Restate the records so that not a single word differs.

Data for this task
╭──

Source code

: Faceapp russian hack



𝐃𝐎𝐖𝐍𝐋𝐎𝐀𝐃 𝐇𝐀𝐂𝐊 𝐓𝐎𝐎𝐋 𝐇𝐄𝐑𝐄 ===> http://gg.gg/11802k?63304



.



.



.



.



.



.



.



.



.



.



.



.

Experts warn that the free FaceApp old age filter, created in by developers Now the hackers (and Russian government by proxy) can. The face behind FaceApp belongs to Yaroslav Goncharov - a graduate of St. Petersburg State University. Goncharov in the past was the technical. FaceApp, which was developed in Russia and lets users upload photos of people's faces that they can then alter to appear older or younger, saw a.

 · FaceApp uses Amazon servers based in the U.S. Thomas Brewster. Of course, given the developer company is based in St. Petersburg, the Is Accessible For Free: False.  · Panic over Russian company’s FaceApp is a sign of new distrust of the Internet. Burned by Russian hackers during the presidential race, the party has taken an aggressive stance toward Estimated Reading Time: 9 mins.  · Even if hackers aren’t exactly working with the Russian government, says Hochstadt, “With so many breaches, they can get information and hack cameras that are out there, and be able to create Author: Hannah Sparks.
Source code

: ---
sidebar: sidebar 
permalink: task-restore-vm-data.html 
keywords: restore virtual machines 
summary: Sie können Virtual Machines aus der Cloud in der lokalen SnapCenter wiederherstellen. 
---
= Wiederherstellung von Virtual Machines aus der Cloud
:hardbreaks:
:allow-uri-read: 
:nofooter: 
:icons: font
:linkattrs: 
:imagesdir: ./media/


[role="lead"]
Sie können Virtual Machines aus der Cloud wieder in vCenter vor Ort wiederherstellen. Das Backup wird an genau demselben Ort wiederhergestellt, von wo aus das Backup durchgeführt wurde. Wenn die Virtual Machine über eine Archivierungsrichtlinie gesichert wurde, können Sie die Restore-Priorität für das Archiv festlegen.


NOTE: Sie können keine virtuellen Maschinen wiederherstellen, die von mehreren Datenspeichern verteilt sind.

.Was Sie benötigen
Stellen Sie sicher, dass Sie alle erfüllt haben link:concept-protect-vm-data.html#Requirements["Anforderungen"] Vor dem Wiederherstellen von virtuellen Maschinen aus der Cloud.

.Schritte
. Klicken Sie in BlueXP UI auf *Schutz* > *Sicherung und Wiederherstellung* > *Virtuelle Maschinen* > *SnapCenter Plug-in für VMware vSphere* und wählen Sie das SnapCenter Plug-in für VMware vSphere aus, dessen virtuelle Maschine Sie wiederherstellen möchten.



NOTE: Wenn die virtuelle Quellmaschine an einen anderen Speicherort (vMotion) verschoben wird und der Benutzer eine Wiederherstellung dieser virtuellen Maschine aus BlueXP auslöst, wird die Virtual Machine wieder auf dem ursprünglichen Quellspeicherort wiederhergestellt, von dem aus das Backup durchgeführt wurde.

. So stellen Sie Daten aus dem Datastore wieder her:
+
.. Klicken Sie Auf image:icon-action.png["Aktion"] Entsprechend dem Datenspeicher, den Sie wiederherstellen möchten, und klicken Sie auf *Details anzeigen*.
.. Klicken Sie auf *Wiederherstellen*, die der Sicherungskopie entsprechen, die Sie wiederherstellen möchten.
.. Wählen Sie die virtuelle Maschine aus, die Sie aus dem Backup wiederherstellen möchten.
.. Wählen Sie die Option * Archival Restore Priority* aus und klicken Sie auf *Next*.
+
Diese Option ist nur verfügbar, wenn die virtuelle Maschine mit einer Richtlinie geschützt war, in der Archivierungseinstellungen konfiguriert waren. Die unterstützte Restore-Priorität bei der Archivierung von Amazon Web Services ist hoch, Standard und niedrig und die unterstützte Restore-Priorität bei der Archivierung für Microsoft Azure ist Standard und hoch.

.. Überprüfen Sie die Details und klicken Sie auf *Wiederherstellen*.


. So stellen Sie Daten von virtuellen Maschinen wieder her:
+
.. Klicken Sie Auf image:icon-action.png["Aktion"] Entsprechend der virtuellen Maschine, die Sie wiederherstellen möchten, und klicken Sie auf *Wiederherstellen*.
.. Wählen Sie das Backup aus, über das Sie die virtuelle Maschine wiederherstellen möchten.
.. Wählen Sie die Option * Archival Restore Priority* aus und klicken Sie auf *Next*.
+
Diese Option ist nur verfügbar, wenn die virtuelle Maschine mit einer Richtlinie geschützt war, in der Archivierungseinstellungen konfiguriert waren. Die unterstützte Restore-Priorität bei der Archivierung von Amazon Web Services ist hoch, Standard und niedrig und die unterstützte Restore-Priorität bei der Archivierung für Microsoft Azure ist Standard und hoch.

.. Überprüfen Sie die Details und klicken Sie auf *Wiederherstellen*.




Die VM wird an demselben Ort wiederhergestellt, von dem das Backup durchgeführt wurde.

╰──

Response area
Source code

: Faceapp russian hack



𝐃𝐎𝐖𝐍𝐋𝐎𝐀𝐃 𝐇𝐀𝐂𝐊 𝐓𝐎𝐎𝐋 𝐇𝐄𝐑𝐄 ===> http://gg.gg/11802k?63304



.



.



.



.



.



.



.



.



.



.



.



.

Experts warn that the free FaceApp old age filter, created in by developers Now the hackers (and Russian government by proxy) can. The face behind FaceApp belongs to Yaroslav Goncharov - a graduate of St. Petersburg State University. Goncharov in the past was the technical. FaceApp, which was developed in Russia and lets users upload photos of people's faces that they can then alter to appear older or younger, saw a.

 · FaceApp uses Amazon servers based in the U.S. Thomas Brewster. Of course, given the developer company is based in St. Petersburg, the Is Accessible For Free: False.  · Panic over Russian company’s FaceApp is a sign of new distrust of the Internet. Burned by Russian hackers during the presidential race, the party has taken an aggressive stance toward Estimated Reading Time: 9 mins.  · Even if hackers aren’t exactly working with the Russian government, says Hochstadt, “With so many breaches, they can get information and hack cameras that are out there, and be able to create Author: Hannah Sparks.
Source code

: ---
sidebar: sidebar 
permalink: task-restore-vm-data.html 
keywords: restore virtual machines 
summary: Sie können Virtual Machines aus der Cloud in der lokalen SnapCenter wiederherstellen. 
---
= Wiederherstellung von Virtual Machines aus der Cloud
:hardbreaks:
:allow-uri-read: 
:nofooter: 
:icons: font
:linkattrs: 
:imagesdir: ./media/


[role="lead"]
Sie können Virtual Machines aus der Cloud wieder in vCenter vor Ort wiederherstellen. Das Backup wird an genau demselben Ort wiederhergestellt, von wo aus das Backup durchgeführt wurde. Wenn die Virtual Machine über eine Archivierungsrichtlinie gesichert wurde, können Sie die Restore-Priorität für das Archiv festlegen.


NOTE: Sie können keine virtuellen Maschinen wiederherstellen, die von mehreren Datenspeichern verteilt sind.

.Was Sie benötigen
Stellen Sie sicher, dass Sie alle erfüllt haben link:concept-protect-vm-data.html#Requirements["Anforderungen"] Vor dem Wiederherstellen von virtuellen Maschinen aus der Cloud.

.Schritte
. Klicken Sie in BlueXP UI auf *Schutz* > *Sicherung und Wiederherstellung* > *Virtuelle Maschinen* > *SnapCenter Plug-in für VMware vSphere* und wählen Sie das SnapCenter Plug-in für VMware vSphere aus, dessen virtuelle Maschine Sie wiederherstellen möchten.



NOTE: Wenn die virtuelle Quellmaschine an einen anderen Speicherort (vMotion) verschoben wird und der Benutzer eine Wiederherstellung dieser virtuellen Maschine aus BlueXP auslöst, wird die Virtual Machine wieder auf dem ursprünglichen Quellspeicherort wiederhergestellt, von dem aus das Backup durchgeführt wurde.

. So stellen Sie Daten aus dem Datastore wieder her:
+
.. Klicken Sie Auf image:icon-action.png["Aktion"] Entsprechend dem Datenspeicher, den Sie wiederherstellen möchten, und klicken Sie auf *Details anzeigen*.
.. Klicken Sie auf *Wiederherstellen*, die der Sicherungskopie entsprechen, die Sie wiederherstellen möchten.
.. Wählen Sie die virtuelle Maschine aus, die Sie aus dem Backup wiederherstellen möchten.
.. Wählen Sie die Option * Archival Restore Priority* aus und klicken Sie auf *Next*.
+
Diese Option ist nur verfügbar, wenn die virtuelle Maschine mit einer Richtlinie geschützt war, in der Archivierungseinstellungen konfiguriert waren. Die unterstützte Restore-Priorität bei der Archivierung von Amazon Web Services ist hoch, Standard und niedrig und die unterstützte Restore-Priorität bei der Archivierung für Microsoft Azure ist Standard und hoch.

.. Überprüfen Sie die Details und klicken Sie auf *Wiederherstellen*.


. So stellen Sie Daten von virtuellen Maschinen wieder her:
+
.. Klicken Sie Auf image:icon-action.png["Aktion"] Entsprechend der virtuellen Maschine, die Sie wiederherstellen möchten, und klicken Sie auf *Wiederherstellen*.
.. Wählen Sie das Backup aus, über das Sie die virtuelle Maschine wiederherstellen möchten.
.. Wählen Sie die Option * Archival Restore Priority* aus und klicken Sie auf *Next*.
+
Diese Option ist nur verfügbar, wenn die virtuelle Maschine mit einer Richtlinie geschützt war, in der Archivierungseinstellungen konfiguriert waren. Die unterstützte Restore-Priorität bei der Archivierung von Amazon Web Services ist hoch, Standard und niedrig und die unterstützte Restore-Priorität bei der Archivierung für Microsoft Azure ist Standard und hoch.

.. Überprüfen Sie die Details und klicken Sie auf *Wiederherstellen*.




Die VM wird an demselben Ort wiederhergestellt, von dem das Backup durchgeführt wurde.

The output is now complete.